Exercise details:
Line by line, output everything from the one that contains "Figure 3. Thermal" through the end of the material below, exactly as written and with no pictures.

#### Provided data ####

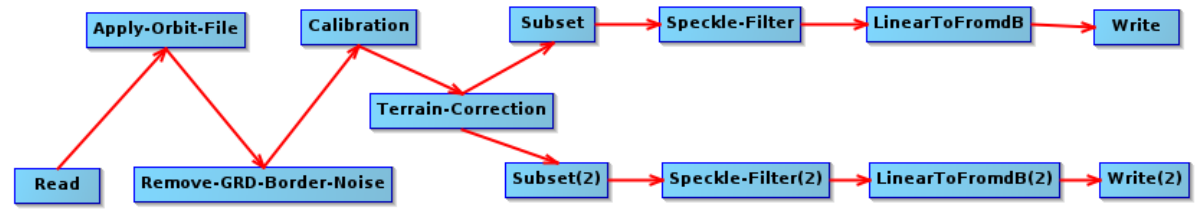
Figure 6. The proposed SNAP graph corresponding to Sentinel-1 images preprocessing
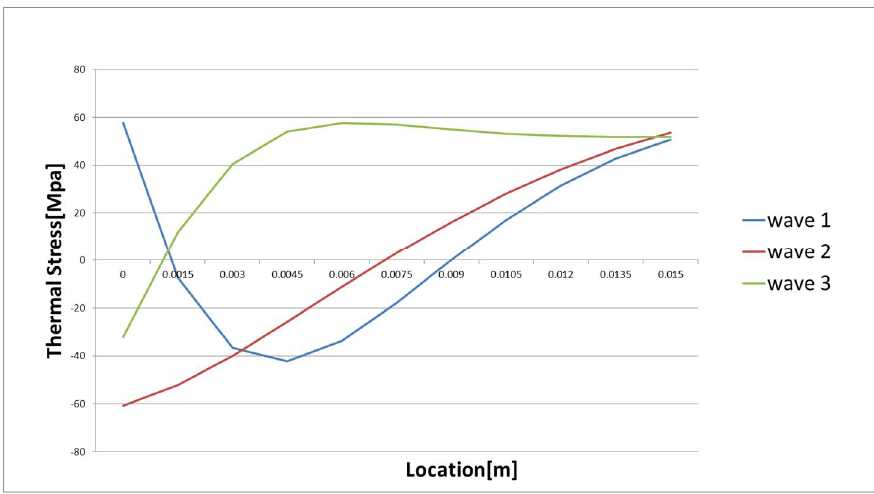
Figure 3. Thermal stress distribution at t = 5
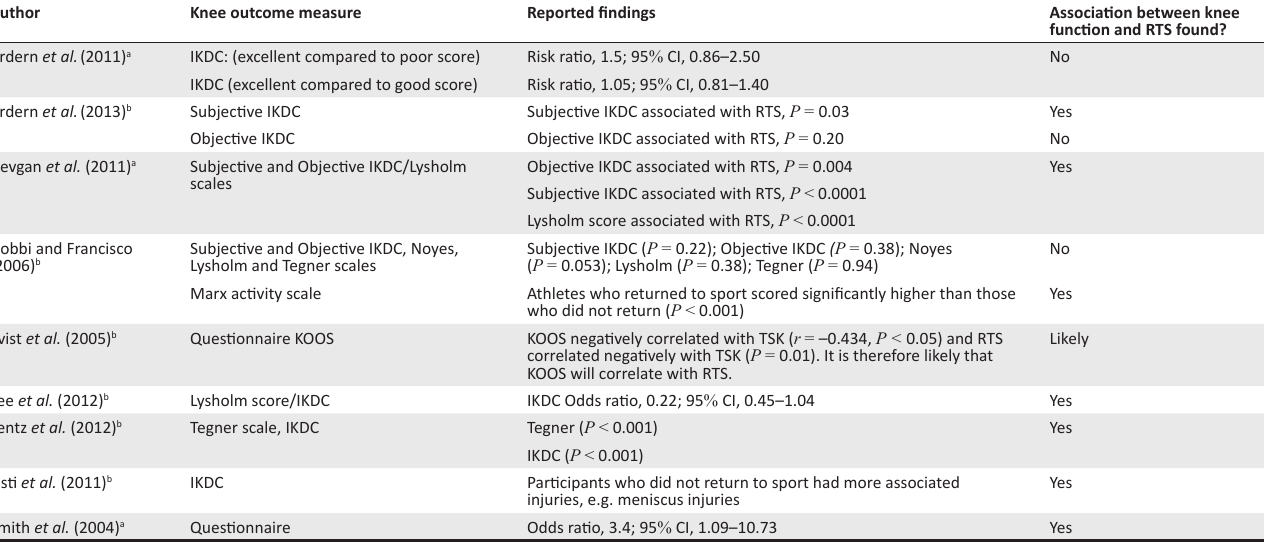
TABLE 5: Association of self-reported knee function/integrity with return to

####

Response:
Figure 3. Thermal stress distribution at t = 5
TABLE 5: Association of self-reported knee function/integrity with return to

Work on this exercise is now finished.